Дм. Бертман любит играть. Играет смыслами, акцентами, символами. Он сам придумывает правила и распределяет роли. Его путь, несмотря на любые купюры и перестановки в партитуре, всегда логичен и музыкально оправдан. Такова «Пиковая дама» — второй гастрольный спектакль «Геликона». Это — оригинальное прочтение, любопытная концепция, режиссерский спектакль вместо иллюстрации и озвучивания нотного текста, сокращенного и активно перемонтированного (что для современного театра уже давно норма).
Бертман убирает хоровые сцены и упраздняет целый ряд действующих лиц, оставляя кроме трех основных (Графини, Германа и Лизы), Елецкого и Томского. Он предельно «сжимает» партитуру, концентрируясь на этих персонажах и на их непростых, не совсем традиционных взаимоотношениях.
Интермедию «Искренность пастушки» режиссер выносит в антракт. Карамельно-сладкая история любви пастушка и пастушки остроумно и изящно разыгрывается перед зрителями, предоставляя им шанс немного расслабиться в перерыве.

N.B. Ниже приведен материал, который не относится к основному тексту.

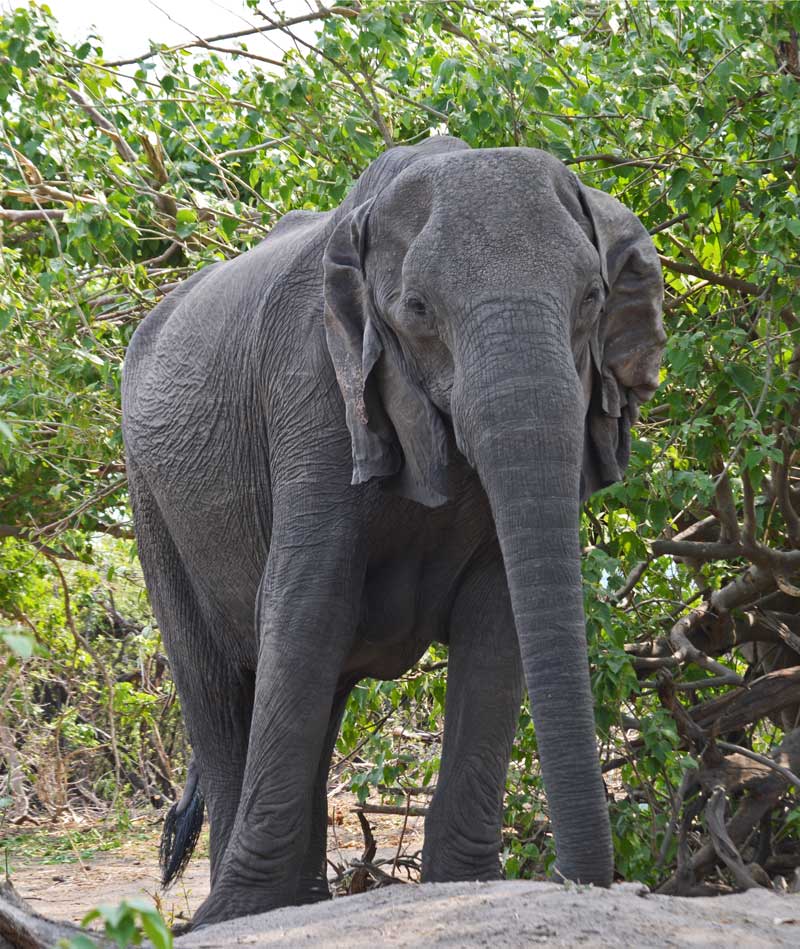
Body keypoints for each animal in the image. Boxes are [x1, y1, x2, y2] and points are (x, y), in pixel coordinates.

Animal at [121, 134, 665, 928]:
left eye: (592, 299)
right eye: (417, 309)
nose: (584, 880)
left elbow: (497, 616)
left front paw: (464, 882)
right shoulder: (313, 391)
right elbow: (306, 607)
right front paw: (237, 914)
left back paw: (300, 901)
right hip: (150, 498)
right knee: (218, 691)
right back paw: (242, 911)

Герои пасторали в роскошных, стилизованных под барокко одеяниях (худ. по костюмам Т. Тулубьева), прикрываясь картонными облачками, звонко распевают куплеты под нежные звуки клавесина. Хор в концертной форме «белый верх, черный низ» выступает в роли стороннего наблюдателя. Интермедия подчеркнуто отстранена от основного действия «Пиковой дамы». Контраст этот не просто очевиден, он показателен, концептуален. Не случайно пастораль у Бертмана так наивно, так выразительно архаична, утрированно проста — она словно единственная понятная страничка в книге с иероглифами и шифрами.

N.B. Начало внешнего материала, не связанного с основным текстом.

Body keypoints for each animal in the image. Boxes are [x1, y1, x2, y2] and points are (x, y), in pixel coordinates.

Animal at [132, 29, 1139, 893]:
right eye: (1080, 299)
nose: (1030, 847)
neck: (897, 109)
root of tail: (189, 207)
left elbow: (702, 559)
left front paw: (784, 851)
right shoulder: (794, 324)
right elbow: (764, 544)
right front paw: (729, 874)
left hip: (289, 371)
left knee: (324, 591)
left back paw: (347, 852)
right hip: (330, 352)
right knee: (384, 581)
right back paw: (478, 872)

Бертман моделирует свою «Пиковую даму» — иррациональную и алогичную. Картины, возникающие на сцене, — не что иное как фантомы воспаленного сознания Германа. Понимаешь это не сразу: слишком реальным, бытовым получается Герман у В. Заплечного, играющего эту роль. Привычно начинаешь искать причинно-следственные связи, логику, обоснования… Еще больше запутываешься и наконец отказываешься от борьбы за разумное зрительское существование. И тогда… все встает на свои места: это не у тебя проблемы с реальностью происходящего — у Германа.
Спектакль идет в единой декорационной установке (сценография Бертмана): по центру — игорный стол, справа — зеркало в человеческий рост, слева — напольные часы с застывшим маятником. Граммофон придает интерьеру оттенок нэпмановского благополучия. Игровая площадка приближена к зрителю. Тяжелый занавес отделяет просцениум. Не из кулис, а именно из темных складок занавеса появляются все участники роковых событий. Загадочная Черная Дыра, напоминающая вход в Черный Вигвам, — порождение фантазий Д. Линча — будет постепенно «заглатывать» жертвы: Графиню, Лизу, Германа…
С начала увертюры зритель становится свидетелем странных «игр». Графиня, Лиза, Томский, Герман появляются один за другим и рассаживаются за карточным столом. В руках вместо карт — словно собственные судьбы. «Замороженная», графичная пластика делает участников похожими на ожившие карточные изображения Дам, Королей. Они, подчиняясь какой-то своей, внутренней логике, ведут молчаливый диалог. Музыкально-сценический контрапункт становится в спектакле художественным принципом.
Постепенно карточная партия начинает напоминать спиритический сеанс, во время которого возникают образы, порожденные изломанным сознанием Германа. Стирается грань между реальностью и призрачностью.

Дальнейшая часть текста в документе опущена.